Your goal:
Return the text lines from each of the items below without any changes, and leave the pictures out of your answer.

Dataset entries:
━━━━━━━━━━━━━━━━

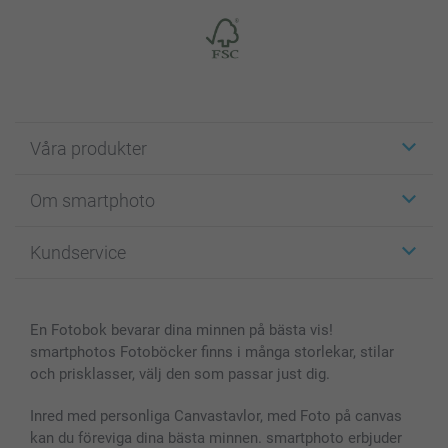
Våra produkter
Etiketter
Om smartphoto
Fotokort
Fotopresenter
Om smartphoto
Kundservice
Fotoböcker
För affiliates
Canvas & Väggdekoration
Allmän integritetspolicy
Kontakta oss & FAQ
Bilder, Fotoförstoring & Fotohäften
Cookie Policy
smartgaranti
En Fotobok bevarar dina minnen på bästa vis!
Skal till Mobil & Surfplatta
Sitemap
smartbonus
smartphotos Fotoböcker finns i många storlekar, stilar
MyNameBook
Villkor och garantier
Priser & betalning
och prisklasser, välj den som passar just dig.
Fotoalmanackor & Fotoagenda
Investor Relations
Status på beställningar
Fotoramar & Tillbehör
Inred med personliga Canvastavlor, med Foto på canvas
kan du föreviga dina bästa minnen. smartphoto erbjuder
Presentkort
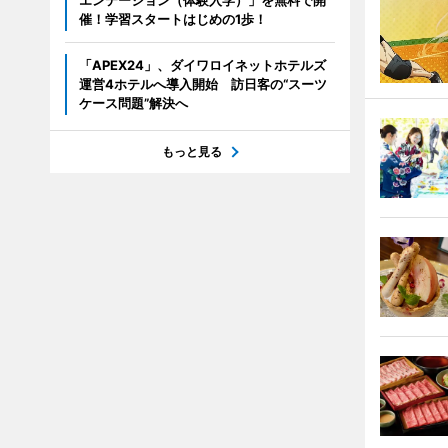
エンテーション（体験入学）」を無料で開
催！学習スタートはじめの1歩！
「APEX24」、ダイワロイネットホテルズ
運営4ホテルへ導入開始 訪日客の“スーツ
ケース問題”解決へ
もっと見る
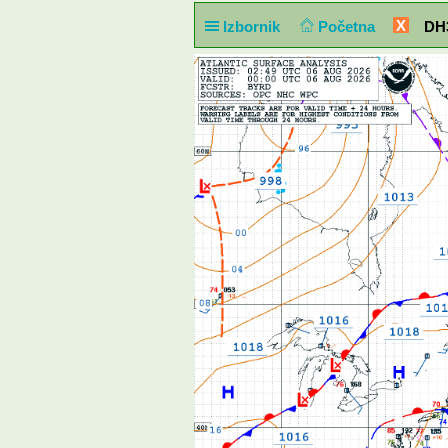
X
Izbornik
Početna
DH3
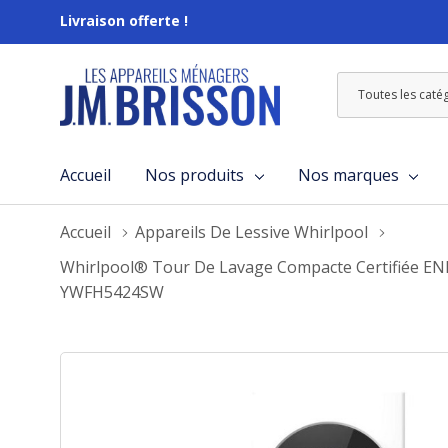
Livraison offerte !
Toutes
Rechercher
les
catégories
Accueil
Nos produits
Nos marques
Accueil
Appareils De Lessive Whirlpool
Whirlpool® Tour De Lavage Compacte Certifiée ENER
YWFH5424SW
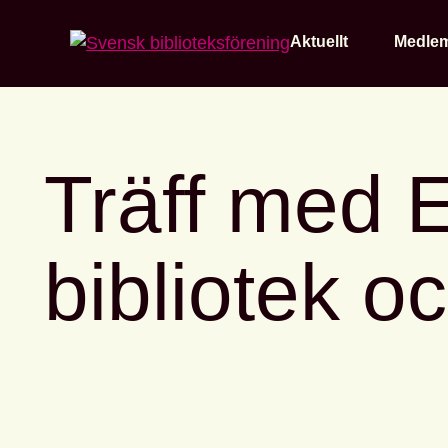
Home
Aktuellt
Medle
Träff med E
bibliotek o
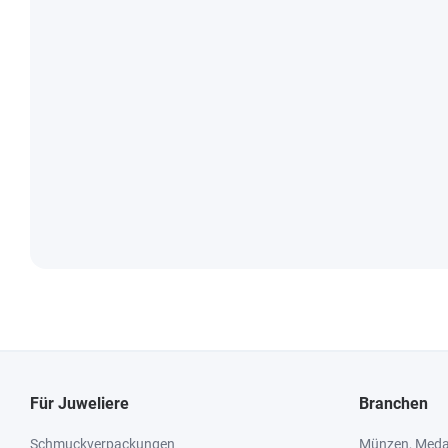
Für Juweliere
Branchen
Schmuckverpackungen
Münzen, Medai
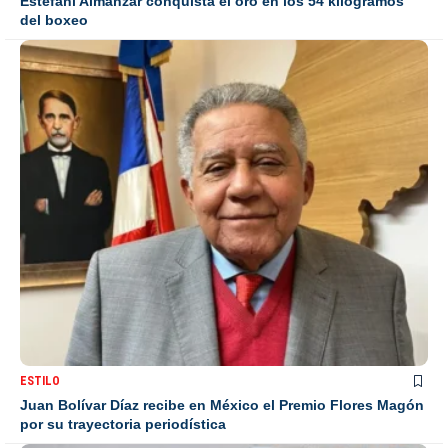
Estefani Almánzar conquista el oro en los 54 kilogramos
del boxeo
ESTILO
Juan Bolívar Díaz recibe en México el Premio Flores Magón
por su trayectoria periodística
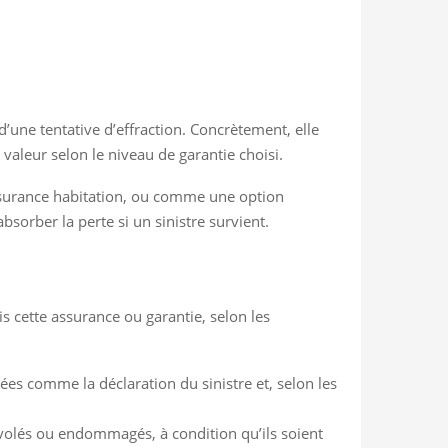
’une tentative d’effraction. Concrètement, elle
valeur selon le niveau de garantie choisi.
ssurance habitation, ou comme une option
sorber la perte si un sinistre survient.
is cette assurance ou garantie, selon les
es comme la déclaration du sinistre et, selon les
 volés ou endommagés, à condition qu’ils soient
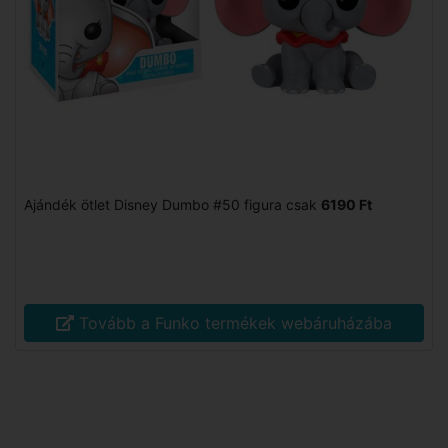
Ajándék ötlet Disney Dumbo #50 figura csak
6190 Ft
Tovább a Funko termékek webáruházába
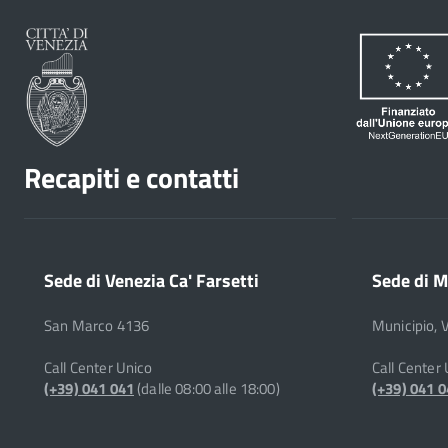
Recapiti e contatti
Sede di Venezia Ca' Farsetti
Sede di M
San Marco 4136
Municipio, 
Call Center Unico
Call Center
(+39) 041 041
(dalle 08:00 alle 18:00)
(+39) 041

━━━━━━━━━━━━━━━━

Task answer:
Våra produkter
Etiketter
Om smartphoto
Fotokort
Fotopresenter
Om smartphoto
Kundservice
Fotoböcker
För affiliates
Canvas & Väggdekoration
Allmän integritetspolicy
Kontakta oss & FAQ
Bilder, Fotoförstoring & Fotohäften
Cookie Policy
smartgaranti
En Fotobok bevarar dina minnen på bästa vis!
Skal till Mobil & Surfplatta
Sitemap
smartbonus
smartphotos Fotoböcker finns i många storlekar, stilar
MyNameBook
Villkor och garantier
Priser & betalning
och prisklasser, välj den som passar just dig.
Fotoalmanackor & Fotoagenda
Investor Relations
Status på beställningar
Fotoramar & Tillbehör
Inred med personliga Canvastavlor, med Foto på canvas
kan du föreviga dina bästa minnen. smartphoto erbjuder
Presentkort
エンテーション（体験入学）」を無料で開
催！学習スタートはじめの1歩！
「APEX24」、ダイワロイネットホテルズ
運営4ホテルへ導入開始 訪日客の“スーツ
ケース問題”解決へ
もっと見る
X
Izbornik
Početna
DH3
Livraison offerte !
Toutes
Rechercher
les
catégories
Accueil
Nos produits
Nos marques
Accueil
Appareils De Lessive Whirlpool
Whirlpool® Tour De Lavage Compacte Certifiée ENER
YWFH5424SW
Home
Aktuellt
Medle
Träff med E
bibliotek o
Für Juweliere
Branchen
Schmuckverpackungen
Münzen, Medai
Estefani Almánzar conquista el oro en los 54 kilogramos
del boxeo
ESTILO
Juan Bolívar Díaz recibe en México el Premio Flores Magón
por su trayectoria periodística
’une tentative d’effraction. Concrètement, elle
valeur selon le niveau de garantie choisi.
ssurance habitation, ou comme une option
sorber la perte si un sinistre survient.
is cette assurance ou garantie, selon les
es comme la déclaration du sinistre et, selon les
 volés ou endommagés, à condition qu’ils soient
Ajándék ötlet Disney Dumbo #50 figura csak
6190 Ft
Tovább a Funko termékek webáruházába
Recapiti e contatti
Sede di Venezia Ca' Farsetti
Sede di M
San Marco 4136
Municipio, 
Call Center Unico
Call Center
(+39) 041 041
(dalle 08:00 alle 18:00)
(+39) 041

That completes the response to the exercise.